PROBLEM STATEMENT: In the listing below, find the line containing "иколо-Корельского монастыря в Архангельске" and the line containing "сандра Козарика на создание общины". Repeat exactly those two lines and every line between them.
(ENTRIES SHOWN begins)
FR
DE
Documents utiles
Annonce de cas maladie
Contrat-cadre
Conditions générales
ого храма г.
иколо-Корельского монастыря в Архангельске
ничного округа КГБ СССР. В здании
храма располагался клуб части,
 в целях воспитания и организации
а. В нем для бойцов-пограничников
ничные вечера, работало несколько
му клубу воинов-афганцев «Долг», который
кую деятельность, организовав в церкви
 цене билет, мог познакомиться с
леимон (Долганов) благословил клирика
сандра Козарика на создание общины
(ENTRIES SHOWN ends)
(ENTRIES SHOWN begins)
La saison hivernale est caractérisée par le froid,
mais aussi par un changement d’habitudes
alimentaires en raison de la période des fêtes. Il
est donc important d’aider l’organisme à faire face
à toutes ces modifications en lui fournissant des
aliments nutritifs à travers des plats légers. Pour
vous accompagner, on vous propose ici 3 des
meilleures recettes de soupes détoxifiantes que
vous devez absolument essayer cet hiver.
(ENTRIES SHOWN ends)
(ENTRIES SHOWN begins)
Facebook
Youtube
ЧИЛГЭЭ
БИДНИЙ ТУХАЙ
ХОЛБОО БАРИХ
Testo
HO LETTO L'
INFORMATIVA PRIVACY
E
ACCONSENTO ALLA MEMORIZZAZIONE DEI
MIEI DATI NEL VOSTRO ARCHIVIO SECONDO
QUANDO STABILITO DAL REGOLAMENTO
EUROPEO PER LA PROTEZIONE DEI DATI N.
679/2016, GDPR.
(ENTRIES SHOWN ends)
EXERCISE RESULT:
иколо-Корельского монастыря в Архангельске
ничного округа КГБ СССР. В здании
храма располагался клуб части,
 в целях воспитания и организации
а. В нем для бойцов-пограничников
ничные вечера, работало несколько
му клубу воинов-афганцев «Долг», который
кую деятельность, организовав в церкви
 цене билет, мог познакомиться с
леимон (Долганов) благословил клирика
сандра Козарика на создание общины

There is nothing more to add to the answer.